Suppose I have a shell script stored in a GCS bucket. Is it possible to execute it using Apache Beam? If yes, then how? I haven't currently tried anything for it yet as I couldn't find anything of this sort in the documentations for Apache Beam or Dataflow. So just wanted to know what approach I must take for it. Thanks.
1 Answer
It's unusual, but not unheard of to want to execute a whole shell script from something like a DoFn. Is this what you want to do? Do you want to run it once for each element in a PCollection?
If so, you'd want to use the GCS API, or the FileSystems API to obtain the whole contents of the shell script into a String or byte array, and then pass it as a side input into your ParDo.
Then you can execute it using a tool like subprocess in Python, or ProcessBuilder in Java.

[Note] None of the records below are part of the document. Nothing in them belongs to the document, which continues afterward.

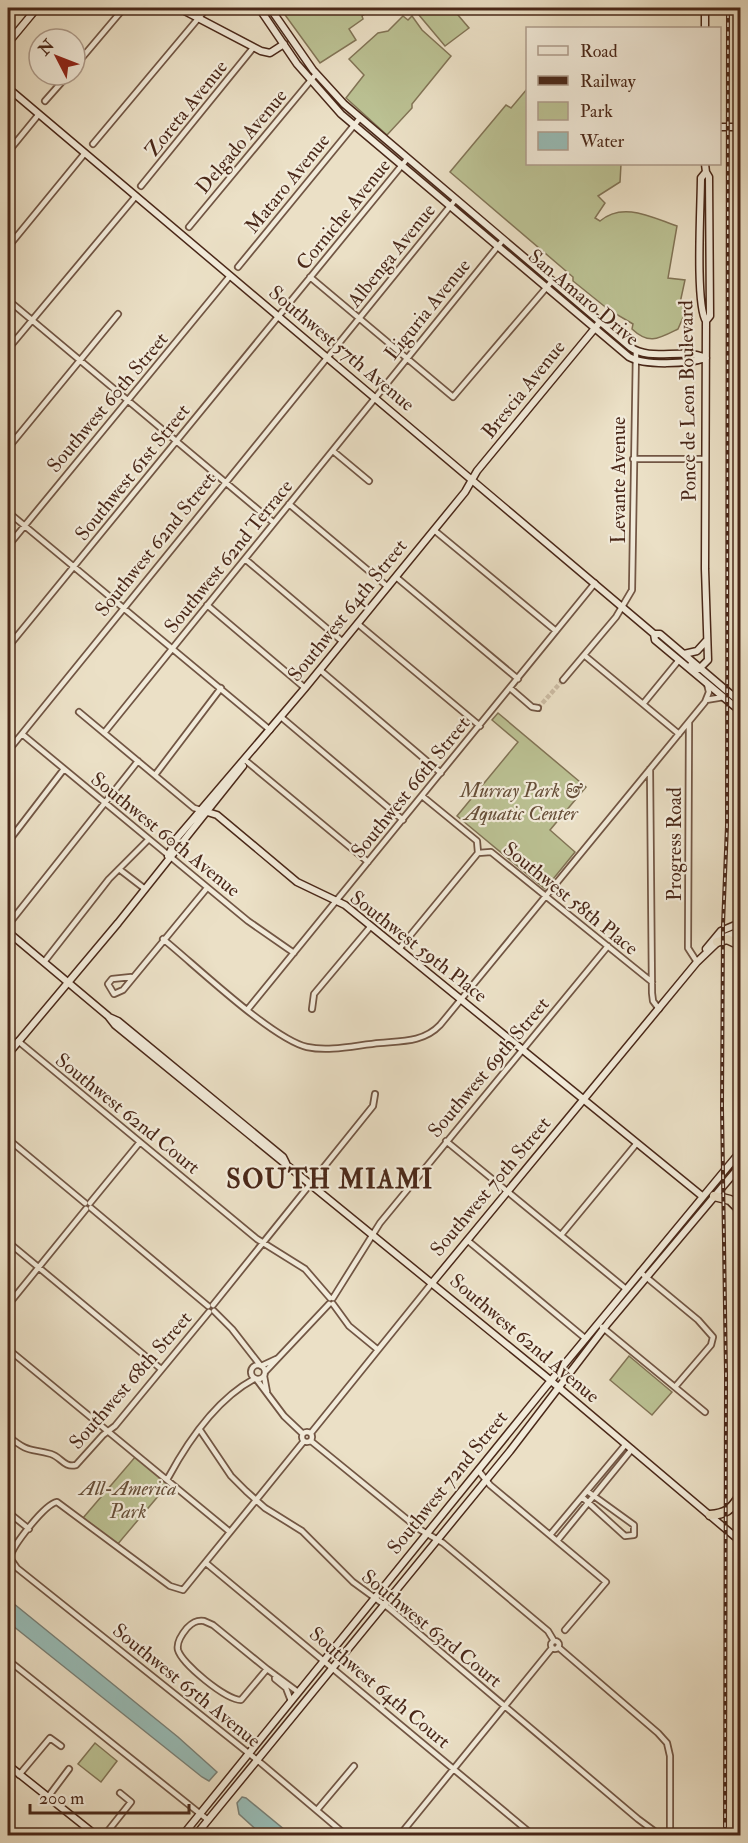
<svg xmlns="http://www.w3.org/2000/svg" width="748" height="1843" font-family="'IM FELL Double Pica',serif">
	<rect width="100%" height="100%" fill="#ebe0c6"/>
	<filter id="stains"><feTurbulence type="fractalNoise" baseFrequency=".00333" numOctaves="4"/><feColorMatrix values="0 0 0 0 .2 0 0 0 0 .09 0 0 0 0 .02 0 0 0 .5 -.17"/></filter>
	<radialGradient id="worn" r=".72"><stop offset=".6" stop-color="#630" stop-opacity="0"/><stop offset="1" stop-color="#630" stop-opacity=".3"/></radialGradient>
	<path fill="#bbc193" stroke="#827456" stroke-width="1.5" d="M280,8H374L362,16L363,19L349,29L356,40L320,63Z
		M427,8H452L469,28L445,46L419,15Z
		M403,16L408,20L412,16L422,30L451,56L412,104V108L387,135L346,98L364,75L349,59L378,33L388,31Z
		M527,89L528,164H621L620,182L598,196L605,203L595,218L600,221C623,201 653,218 677,226L668,278L685,280L680,303L688,306L678,329C658,339 649,345 632,329L633,324L609,310L573,281V277L450,172L506,105L511,108Z
		M498,713L586,787L550,830L575,852L545,889L457,816L518,742L492,720Z
		M629,1356L672,1392L652,1415L610,1380Z
		M136,1456L170,1482L117,1545L83,1518Z
		M95,1743L117,1761L101,1782L78,1764Z"/>
	<path fill="#98bdb8" stroke="#798178" stroke-width="1.5" d="M8,1599L178,1737L217,1772L209,1781L202,1777L8,1622Z
		M242,1797L246,1798L291,1835H262L239,1814L237,1803Z"/>
	<g fill="none" stroke-linecap="round" stroke-linejoin="round">
		<path stroke="#cbbba3" stroke-width="4.5" stroke-dasharray="4.5 2" stroke-linecap="butt" d="M538,708L563,680"/>
		<defs>
			<path id="street" d="M75,66L124,8
				M45,101L68,75
				M93,144L207,8
				M8,152L39,114
				M141,186L253,48
				M189,227L316,74
				M8,247L85,153
				M238,267L360,118
				M310,277L453,397L552,281
				M8,300L274,523
				M8,349L136,196
				M8,448L118,314
				M333,451L369,481
				M633,459H705
				M289,504L388,587
				M8,512L270,730
				M434,530L556,631
				M8,546L230,276
				M245,559L343,642
				M396,577L518,679
				M207,605L305,688
				M358,624L480,726
				M8,647L407,159
				M584,655L679,734
				M320,670L441,773
				M563,680L616,617L632,590L636,351
				M510,688L532,707L538,708
				M706,700L724,697
				M643,704L679,660
				M79,712L194,808L201,810
				M281,717L403,820
				M689,722L688,948L697,962
				M104,733L503,240
				M22,734L248,921L294,953
				M8,751L456,199
				M245,760L368,862
				M650,769L652,993L653,1001L659,1009
				M155,775L221,688
				M422,796L477,841L478,853
				M8,842L64,769
				M478,853L491,852L652,982
				M119,869L145,889
				M8,925L138,761
				M163,939C194,964 272,1039 307,1047C330,1052 357,1045 380,1043C402,1041 424,1042 440,1025L705,702L709,692L707,684
				M399,949L478,853
				M44,962L109,879L148,840
				M131,977L112,979L108,984L114,994L123,990L207,888
				M248,1009L595,583
				M312,1009L314,994L371,926
				M18,1041L257,1239L305,1269L330,1298
				M8,1139L85,1203
				M446,1141L626,1289
				M90,1203L140,1142
				M91,1208L208,1306
				M561,1235L637,1143
				M467,1240L586,1339
				M8,1242L161,1369
				M640,1272L698,1320L713,1337L711,1345L675,1387
				M333,1298L380,1223L608,946
				M333,1304L349,1326L377,1349
				M8,1305L86,1209
				M213,1305L373,1106L375,1094
				M214,1311L232,1329L260,1365
				M602,1327L705,1412
				M8,1349L230,1532
				M251 1372a7 7 0 1 1 14 0a7 7 0 1 1-14 0Z
				M261,1366L276,1359
				M265,1372L329,1304
				M264,1376L267,1392
				M257,1380L284,1416L303,1434
				M200,1430L231,1476L246,1491L265,1508L302,1531L353,1582L390,1609L638,1819L661,1836
				M302 1437a5 5 0 1 1 10 0a5 5 0 1 1-10 0Z
				M311,1433L432,1283
				M8,1436C29,1453 28,1448 51,1454C61,1457 64,1468 76,1465L103,1435L115,1426L209,1312
				M304,1441L183,1590L170,1586L57,1502C45,1504 12,1546 10,1558L17,1568L262,1764L347,1836
				M311,1441L419,1529L443,1543L548,1631L554,1641
				M478,1470L490,1485L606,1582L565,1630
				M168,1478C188,1441 217,1399 254,1379
				M582,1497L625,1536L634,1535V1525L587,1491
				M8,1512L29,1529
				M550,1535L626,1444
				M557,1541L632,1449
				M206,1563L534,1836
				M204,1621L213,1625L267,1669L241,1700C226,1700 182,1664 178,1650C176,1642 182,1634 187,1628C192,1623 196,1620 204,1621Z
				M551 1645a4 4 0 1 1 8 0a4 4 0 1 1-8 0Z
				M558,1647L658,1733L667,1743L670,1756V1836
				M8,1660L208,1820
				M267,1669L298,1692
				M275,1675V1679L286,1688L291,1701
				M19,1775L50,1738L61,1746
				M48,1797L69,1769
				M317,1810L354,1766
				M104,1836L131,1802L120,1793
				M399,1836L552,1648"/>
			<path id="secondary" d="M179,8L261,51L270,53L284,44
				M259,8L297,64L341,114L629,357C645,366 688,364 706,358
				M270,8L313,70L344,104L630,347C651,362 682,347 705,358
				M705,28V8
				M8,43L37,8
				M8,88L654,634L655,640L740,711
				M720,127H740
				M706,172L709,177L710,316L706,321
				M654,634H660L740,702
				M684,654L697,651L707,640
				M691,665L699,669L708,660L705,569L706,321C695,305 701,203 701,178L706,172L705,164
				M201,810L217,815L297,882L345,905L702,1196
				M168,856L177,838L305,688L465,492L477,471L600,322
				M8,932L108,1016L115,1025L544,1375L740,1541
				M706,949L721,931L740,923
				M109,1017L118,1021L283,1157L286,1163
				M8,1054L118,923L243,766
				M432,1283L697,962L722,938L740,931
				M8,1765L97,1836
				M182,1836L544,1389L740,1152
				M195,1836L510,1451L608,1323L740,1166"/>
			<path id="highway" d="M717,942L727,939L740,945
				M714,1196L730,1200L739,1209
				M710,1515C725,1514 731,1510 739,1497
				M738,1836L740,1093"/>
		</defs>
		<use href="#street" stroke="#725644" stroke-width="8"/>
		<use href="#secondary" stroke="#4a2819" stroke-width="9"/>
		<use href="#highway" stroke="#4a2819" stroke-width="11"/>
		<use href="#street" stroke="#f2ebda" stroke-width="4.5"/>
		<use href="#secondary" stroke="#f2ebda" stroke-width="6"/>
		<use href="#highway" stroke="#ebe0c6" stroke-width="8"/>
		<defs>
			<path id="rail" d="M725,1836L726,1374L722,1108L723,925L727,826L728,8"/>
		</defs>
		<use href="#rail" stroke="#4a2819" stroke-width="4"/>
		<use href="#rail" stroke="#f2ebda" stroke-width="1.5" stroke-dasharray="4.5" stroke-linecap="butt"/>
	</g>
	<g text-anchor="middle" stroke-width="4.5" stroke-linejoin="round" paint-order="stroke">
		<g font-size="20" fill="#4a2819" stroke="#f2ebda">
			<text transform="translate(186 108) rotate(-51)" y="7">Zoreta Avenue</text>
			<text transform="translate(241 141) rotate(-50)" y="7">Delgado Avenue</text>
			<text transform="translate(287 183) rotate(-51)" y="7">Mataro Avenue</text>
			<text transform="translate(343 214) rotate(-51)" y="7">Corniche Avenue</text>
			<text transform="translate(391 255) rotate(-51)" y="7">Albenga Avenue</text>
			<text transform="translate(584 297) rotate(40)" y="7">San Amaro Drive</text>
			<text transform="translate(427 309) rotate(-51)" y="7">Liguria Avenue</text>
			<text transform="translate(342 348) rotate(40)" y="7">Southwest 57th Avenue</text>
			<text transform="translate(523 389) rotate(-51)" y="7">Brescia Avenue</text>
			<text transform="translate(687 401) rotate(-91)" y="7">Ponce de Leon Boulevard</text>
			<text transform="translate(107 402) rotate(-50)" y="7">Southwest 60th Street</text>
			<text transform="translate(132 472) rotate(-51)" y="7">Southwest 61st Street</text>
			<text transform="translate(618 480) rotate(-90)" y="7">Levante Avenue</text>
			<text transform="translate(155 544) rotate(-51)" y="7">Southwest 62nd Street</text>
			<text transform="translate(228 556) rotate(-51)" y="7">Southwest 62nd Terrace</text>
			<text transform="translate(347 610) rotate(-51)" y="7">Southwest 64th Street</text>
			<text transform="translate(410 787) rotate(-51)" y="7">Southwest 66th Street</text>
			<text transform="translate(166 834) rotate(39)" y="7">Southwest 60th Avenue</text>
			<text transform="translate(674 844) rotate(-90)" y="7">Progress Road</text>
			<text transform="translate(571 898) rotate(39)" y="7">Southwest 58th Place</text>
			<text transform="translate(419 946) rotate(38)" y="7">Southwest 59th Place</text>
			<text transform="translate(488 1067) rotate(-50)" y="7">Southwest 69th Street</text>
			<text transform="translate(128 1113) rotate(39)" y="7">Southwest 62nd Court</text>
			<text transform="translate(490 1186) rotate(-50)" y="7">Southwest 70th Street</text>
			<text transform="translate(525 1338) rotate(40)" y="7">Southwest 62nd Avenue</text>
			<text transform="translate(130 1380) rotate(-49)" y="7">Southwest 68th Street</text>
			<text transform="translate(447 1482) rotate(-51)" y="7">Southwest 72nd Street</text>
			<text transform="translate(432 1628) rotate(39)" y="7">Southwest 63rd Court</text>
			<text transform="translate(187 1685) rotate(39)" y="7">Southwest 65th Avenue</text>
			<text transform="translate(380 1687) rotate(40)" y="7">Southwest 64th Court</text>
		</g>
		<g font-size="20" font-style="italic" fill="#664e38" stroke="#f2ebda">
			<text x="521" y="797">Murray Park &amp;<tspan x="521" dy="23">Aquatic Center</tspan></text>
			<text x="128" y="1495">All-America<tspan x="128" dy="23">Park</tspan></text>
		</g>
		<g font-size="26" font-weight="bold" letter-spacing="1.5" fill="#4a2819" stroke="#f2ebda">
			<text x="330" y="1188">SOUTH MIAMI</text>
		</g>
	</g>
	<rect width="748" height="1843" fill="none" stroke="#ebe0c6" stroke-width="30"/>
	<rect x="9" y="9" width="730" height="1825" fill="none" stroke="#4a2819" stroke-width="3"/>
	<rect x="15" y="15" width="718" height="1813" fill="none" stroke="#4a2819" stroke-width="1.5"/>
	<rect x="526" y="27" width="195" height="138" fill="#f2ebda" stroke="#af9d8d" stroke-width="1.5"/>
	<rect x="538" y="46" width="30" height="9" fill="#f2ebda" stroke="#af9d8d" stroke-width="1.5"/>
	<text x="580" y="57" font-size="18" fill="#4a2819">Road</text>
	<rect x="538" y="76" width="30" height="9" fill="#4a2819" stroke="#af9d8d" stroke-width="1.5"/>
	<text x="580" y="87" font-size="18" fill="#4a2819">Railway</text>
	<rect x="538" y="102" width="30" height="18" fill="#bbc193" stroke="#af9d8d" stroke-width="1.5"/>
	<text x="580" y="117" font-size="18" fill="#4a2819">Park</text>
	<rect x="538" y="132" width="30" height="18" fill="#98bdb8" stroke="#af9d8d" stroke-width="1.5"/>
	<text x="580" y="147" font-size="18" fill="#4a2819">Water</text>
	<g transform="translate(57 57) rotate(312)"><circle r="28" fill="#f2ebda" stroke="#af9d8d" stroke-width="1.5"/>
	<path d="M0-4.5L10 22L0 15L-10 22Z" fill="#8f2418"/>
	<text y="-9" font-size="16" font-weight="bold" text-anchor="middle" fill="#4a2819">N</text>
	</g>
	<path d="M30 1804v9h159v-9" fill="none" stroke="#4a2819" stroke-width="3"/>
	<text x="39" y="1804" font-size="18" fill="#4a2819" stroke="#f2ebda" stroke-width="4.5" paint-order="stroke">200 m</text>
	<rect width="100%" height="100%" filter="url(#stains)"/>
	<rect width="100%" height="100%" fill="url(#worn)"/>
</svg>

Let me know if you need something more specific, and we can iterate a solution.
2 Comments
eilalan
Hi Pablo, I know it is an old question but I would like to run a similar scenario. I have two shell commands from a library that was uploaded to the worker with the setup.py script Running. The first command is a configuration command and the second is an execution that is dependant on the config command. I tried separating them with ';' or '&&' at the subprocess with no success. i tried also os.system with both commands and it didn't work out. I can not separate them because the second subporcess will not have the first subporcess configuration setting. please let me know your thoughts. thx
Pablo
You may be able to do something like this:
subprocess.call(['sh', '-c', 'echo "hi" && echo "why"']) - except you replace your two commands. Is that possible?